Evidentemente, o pensamento de Mandeville pode ser objeto de exacerbadas críticas, principalmente por não levar em conta que o desenvolvimento humano não tem a obrigatoriedade de se dirigir ao vício e que causas nobres são possíveis e desejáveis, mesmo sob o signo do lucro e do conforto. Mas não deixa de ser interessante observar o quanto sua crítica pode ser dirigida aos dias atuais. Pensemos, por exemplo, no que aconteceria se o crime fosse extirpado de nosso pobre mundo. Toda uma macroestrutura existe para dar combate a ele. E isso não se dá só por órgãos governamentais, mas por muitos e muitos agentes privados, entre empresas e pessoas físicas. Um país sem crime faria supor a desnecessidade de policiais militares, policiais civis, guardas municipais e que-tais; as empresas de escolta poderiam ser desmontadas, os vigilantes perderiam seus empregos; fabricantes de alarmes para carros e prédios teriam que procurar outra atividade, assim como os produtores de arames farpados e cercas de segurança; as empresas que fabricam chaves e cadeados, assim como grades e portões seriam relegadas à inutilidade; também as empresas de seguro passariam por forte abalo, já que o ramo mais crítico e lucrativo estaria encerrado; os noticiários seriam bastante diminuídos, os Datenas e Resendes da vida teriam que procurar outros temas para suas bravatas – que tal receitas de bolo? Interfones e porteiros eletrônicos seriam os novos companheiros das maria-fumaças e dos relógios de areia nos museus; idem com câmeras de segurança e outros dispositivos para detectar presenças indesejadas. Tem também a extinção da indústria bélica e suas correlatas; os prontos socorros poderiam se prepara para receber bem menos casos; psicólogos que lidam com os traumas da violência teriam esse tópico a menos para lidar; a indústria de vidro blindado e a blindagem de veículos iriam mandar mais alguns desempregados para o bolo geral. Isso tudo entre outras atividades que já nem lembro mais, e da própria atividade criminal, que movimento uma grana impossível de medir.
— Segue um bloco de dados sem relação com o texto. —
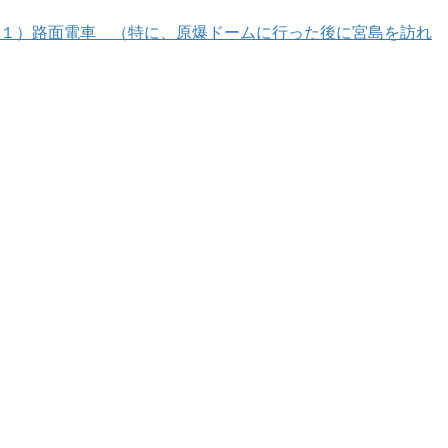
（１）路面電車 （特に、原爆ドームに行った後に宮島を訪れ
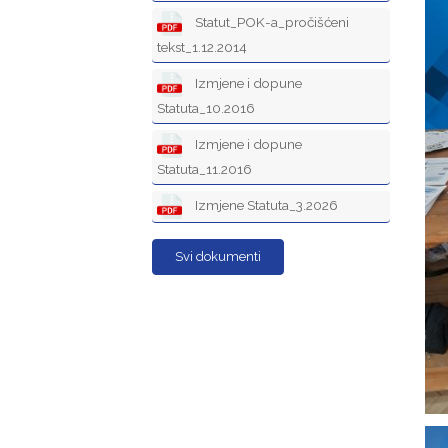
Statut_POK-a_pročišćeni
tekst_1.12.2014
Izmjene i dopune
Statuta_10.2016
Izmjene i dopune
Statuta_11.2016
Izmjene Statuta_3.2026
Svi dokumenti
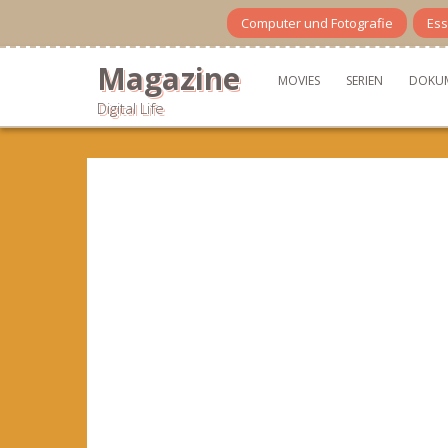
Skip
Computer und Fotografie
Ess
to
content
Magazine
MOVIES
SERIEN
DOKU
Digital Life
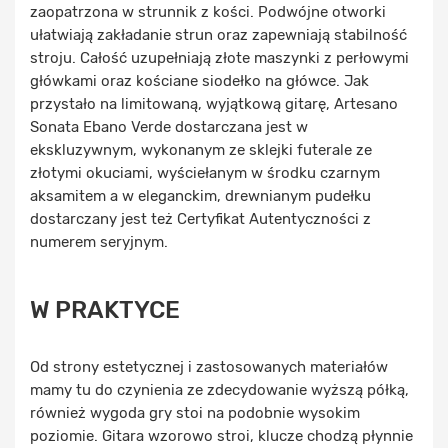
zaopatrzona w strunnik z kości. Podwójne otworki
ułatwiają zakładanie strun oraz zapewniają stabilność
stroju. Całość uzupełniają złote maszynki z perłowymi
główkami oraz kościane siodełko na główce. Jak
przystało na limitowaną, wyjątkową gitarę, Artesano
Sonata Ebano Verde dostarczana jest w
ekskluzywnym, wykonanym ze sklejki futerale ze
złotymi okuciami, wyściełanym w środku czarnym
aksamitem a w eleganckim, drewnianym pudełku
dostarczany jest też Certyfikat Autentyczności z
numerem seryjnym.
W PRAKTYCE
Od strony estetycznej i zastosowanych materiałów
mamy tu do czynienia ze zdecydowanie wyższą półką,
również wygoda gry stoi na podobnie wysokim
poziomie. Gitara wzorowo stroi, klucze chodzą płynnie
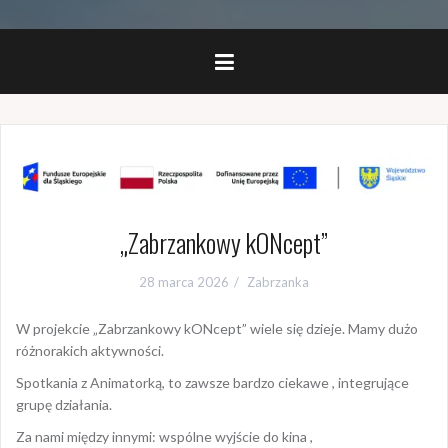
„Zabrzankowy kONcept”
28 marca 2026
Zabrzanka
W projekcie „Zabrzankowy kONcept” wiele się dzieje. Mamy dużo
różnorakich aktywności.
Spotkania z Animatorką, to zawsze bardzo ciekawe , integrujące
grupę działania.
Za nami między innymi: wspólne wyjście do kina ,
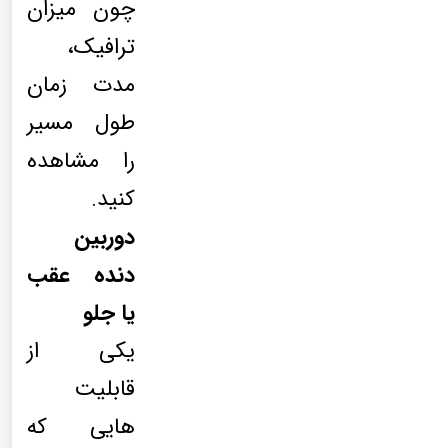
چون میزان
ترافیک،
مدت زمان
طول مسیر
را مشاهده
کنید.
دوربین
دنده عقب
یا جلو
یکی از
قابلیت
هایی که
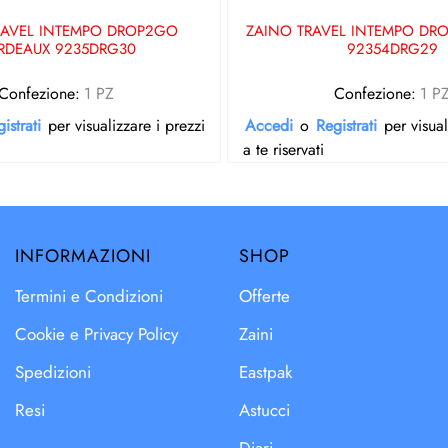
RAVEL INTEMPO DROP2GO
ZAINO TRAVEL INTEMPO DRO
RDEAUX 9235DRG30
92354DRG29
Confezione:
1 PZ
Confezione:
1 P
istrati
per visualizzare i prezzi
Accedi
o
Registrati
per visual
a te riservati
INFORMAZIONI
SHOP
Termini e Condizioni
Offerte
Cookie e Privacy Policy
Zaini
Spedizioni
Eastpak
Resi
Astucci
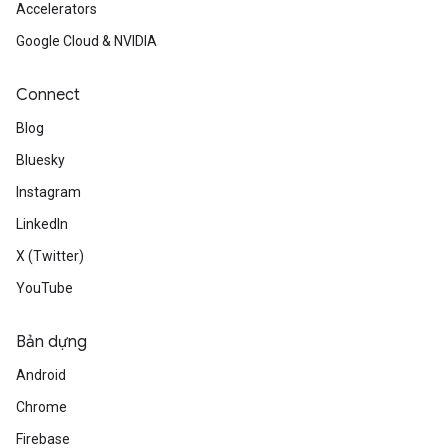
Accelerators
Google Cloud & NVIDIA
Connect
Blog
Bluesky
Instagram
LinkedIn
X (Twitter)
YouTube
Bản dựng
Android
Chrome
Firebase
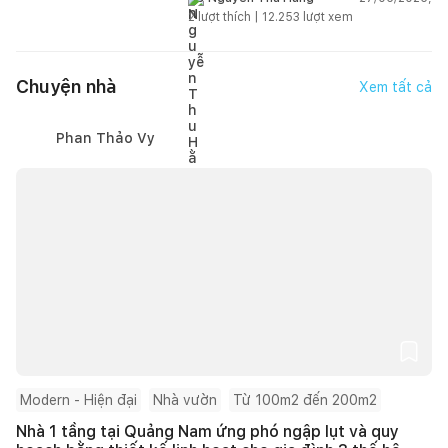
2
lượt thích |
12.253
lượt xem
Chuyện nhà
Xem tất cả
Phan Thảo Vy
Modern - Hiện đại
Nhà vườn
Từ 100m2 đến 200m2
Nhà 1 tầng tại Quảng Nam ứng phó ngập lụt và quy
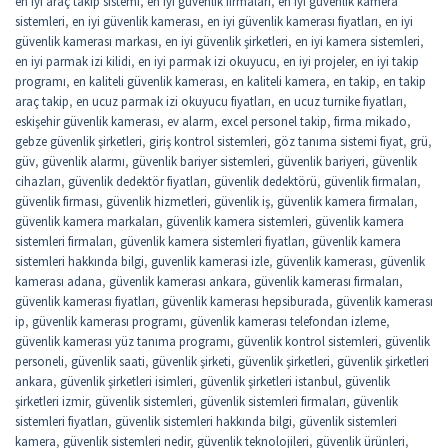
en iyi araç takip sistemi
,
en iyi güvenlik firmaları
,
en iyi güvenlik kamera
sistemleri
,
en iyi güvenlik kamerası
,
en iyi güvenlik kamerası fiyatları
,
en iyi
güvenlik kamerası markası
,
en iyi güvenlik şirketleri
,
en iyi kamera sistemleri
,
en iyi parmak izi kilidi
,
en iyi parmak izi okuyucu
,
en iyi projeler
,
en iyi takip
programı
,
en kaliteli güvenlik kamerası
,
en kaliteli kamera
,
en takip
,
en takip
araç takip
,
en ucuz parmak izi okuyucu fiyatları
,
en ucuz turnike fiyatları
,
eskişehir güvenlik kamerası
,
ev alarm
,
excel personel takip
,
firma mikado
,
gebze güvenlik şirketleri
,
giriş kontrol sistemleri
,
göz tanıma sistemi fiyat
,
grü
,
güv
,
güvenlik alarmı
,
güvenlik bariyer sistemleri
,
güvenlik bariyeri
,
güvenlik
cihazları
,
güvenlik dedektör fiyatları
,
güvenlik dedektörü
,
güvenlik firmaları
,
güvenlik firması
,
güvenlik hizmetleri
,
güvenlik iş
,
güvenlik kamera firmaları
,
güvenlik kamera markaları
,
güvenlik kamera sistemleri
,
güvenlik kamera
sistemleri firmaları
,
güvenlik kamera sistemleri fiyatları
,
güvenlik kamera
sistemleri hakkında bilgi
,
guvenlik kamerasi izle
,
güvenlik kamerası
,
güvenlik
kamerası adana
,
güvenlik kamerası ankara
,
güvenlik kamerası firmaları
,
güvenlik kamerası fiyatları
,
güvenlik kamerası hepsiburada
,
güvenlik kamerası
ip
,
güvenlik kamerası programı
,
güvenlik kamerası telefondan izleme
,
güvenlik kamerası yüz tanıma programı
,
güvenlik kontrol sistemleri
,
güvenlik
personeli
,
güvenlik saati
,
güvenlik şirketi
,
güvenlik şirketleri
,
güvenlik şirketleri
ankara
,
güvenlik şirketleri isimleri
,
güvenlik şirketleri istanbul
,
güvenlik
şirketleri izmir
,
güvenlik sistemleri
,
güvenlik sistemleri firmaları
,
güvenlik
sistemleri fiyatları
,
güvenlik sistemleri hakkında bilgi
,
güvenlik sistemleri
kamera
,
güvenlik sistemleri nedir
,
güvenlik teknolojileri
,
güvenlik ürünleri
,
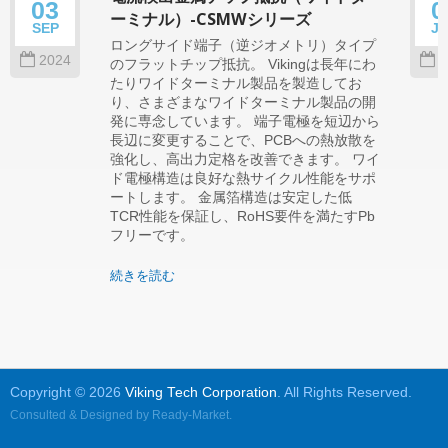
03
0
ーミナル）-CSMWシリーズ
SEP
J
ロングサイド端子（逆ジオメトリ）タイプ
2024
2
のフラットチップ抵抗。 Vikingは長年にわ
たりワイドターミナル製品を製造してお
り、さまざまなワイドターミナル製品の開
発に専念しています。 端子電極を短辺から
長辺に変更することで、PCBへの熱放散を
強化し、高出力定格を改善できます。 ワイ
ド電極構造は良好な熱サイクル性能をサポ
ートします。 金属箔構造は安定した低
TCR性能を保証し、RoHS要件を満たすPb
フリーです。
続きを読む
Copyright © 2026
Viking Tech Corporation
. All Rights Reserved.
Consulted & Designed by
Ready-Market
.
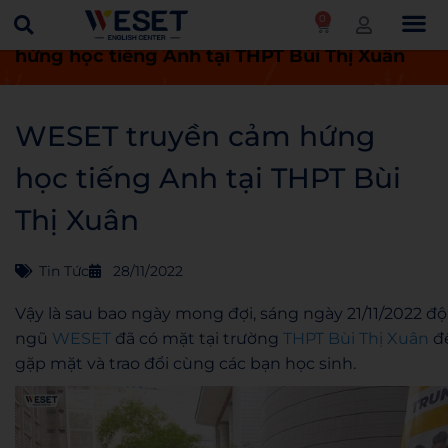
0
Trang chủ
Tin tức
WESET truyền cảm
hứng học tiếng Anh tại THPT Bùi Thị Xuân
WESET truyền cảm hứng
học tiếng Anh tại THPT Bùi
Thị Xuân
Tin Tức
28/11/2022
Vậy là sau bao ngày mong đợi, sáng ngày 21/11/2022 độ
ngũ
WESET
đã có mặt tại trường
THPT Bùi Thị Xuân
đ
gặp mặt và trao đổi cùng các bạn học sinh.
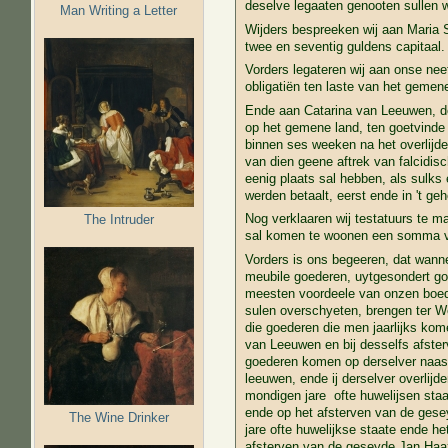
deselve legaaten genooten sullen w
Man Writing a Letter
Wijders bespreeken wij aan Maria S
twee en seventig guldens capitaal.
Vorders legateren wij aan onse ne
obligatiën ten laste van het gemene 
Ende aan Catarina van Leeuwen, do
op het gemene land, ten goetvinde
binnen ses weeken na het overlijde
van dien geene aftrek van falcidisch
eenig plaats sal hebben, als sulks
werden betaalt, eerst ende in 't ge
Nog verklaaren wij testatuurs te 
The Intruder
sal komen te woonen een somma van
Vorders is ons begeeren, dat wannee
meubile goederen, uytgesondert gou
meesten voordeele van onzen boede
sulen overschyeten, brengen ter We
die goederen die men jaarlijks kome
van Leeuwen en bij desselfs afster
goederen komen op derselver naast
leeuwen, ende ij derselver overlij
mondigen jare ofte huwelijsen staat
ende op het afsterven van de gesey
The Wine Drinker
jare ofte huwelijkse staate ende h
afsterven van de geseyde Jan Haax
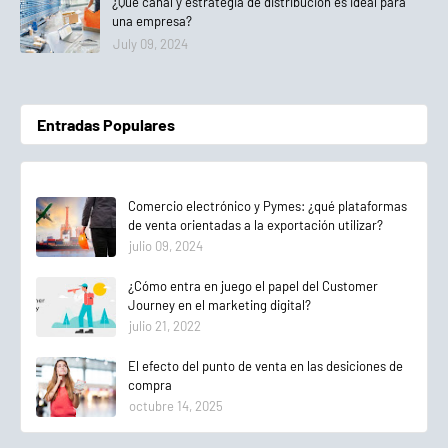
¿Qué canal y estrategia de distribución es ideal para
una empresa?
July 09, 2024
Entradas Populares
Comercio electrónico y Pymes: ¿qué plataformas
de venta orientadas a la exportación utilizar?
julio 09, 2024
¿Cómo entra en juego el papel del Customer
Journey en el marketing digital?
julio 21, 2022
El efecto del punto de venta en las desiciones de
compra
octubre 14, 2025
Para se ter uma ideia da brincadeira, apenas em empresas legalizadas, o faturamento do setor de segurança, em 2005, foi de 12 bilhões de moedas. R$ 12.000.000.000,00!!! Quem nos informa isso é a Fenavist (Federação Nacional das Empresas de Segurança e Transporte de Valores – quem quiser acessar o site, o endereço é http://www.fenavist.com.br), que congrega o setor a nível nacional. Temos de convir: O crime é um grande negócio, e isso deveria ser encarado com mais seriedade. O que esses números querem dizer para nós? Qual é o impacto deles em nossas vidas? A que rumos vamos levando nossa sociedade e de que maneira vamos amarrando-nos sem poder nos desvencilhar, talvez para sempre?

E desta forma podemos compreender um pouco mais sobre como nossas pequenas abelhinhas ajudam a explicar a infelicidade de se reconhecer que os nossos vícios particulares acabam por se transformar em grandes virtudes públicas, necessárias ao funcionamento social nos moldes com os quais lidamos hoje, em um ambiente liberal e capitalista. Essa é principal advertência de Mandeville para os nossos dias.

Recomendação de leitura:

MANDEVILLE, Bernard. The Fable of the bees or Private Vices, Public Benefits. Oxford: Claredon Press, 1966.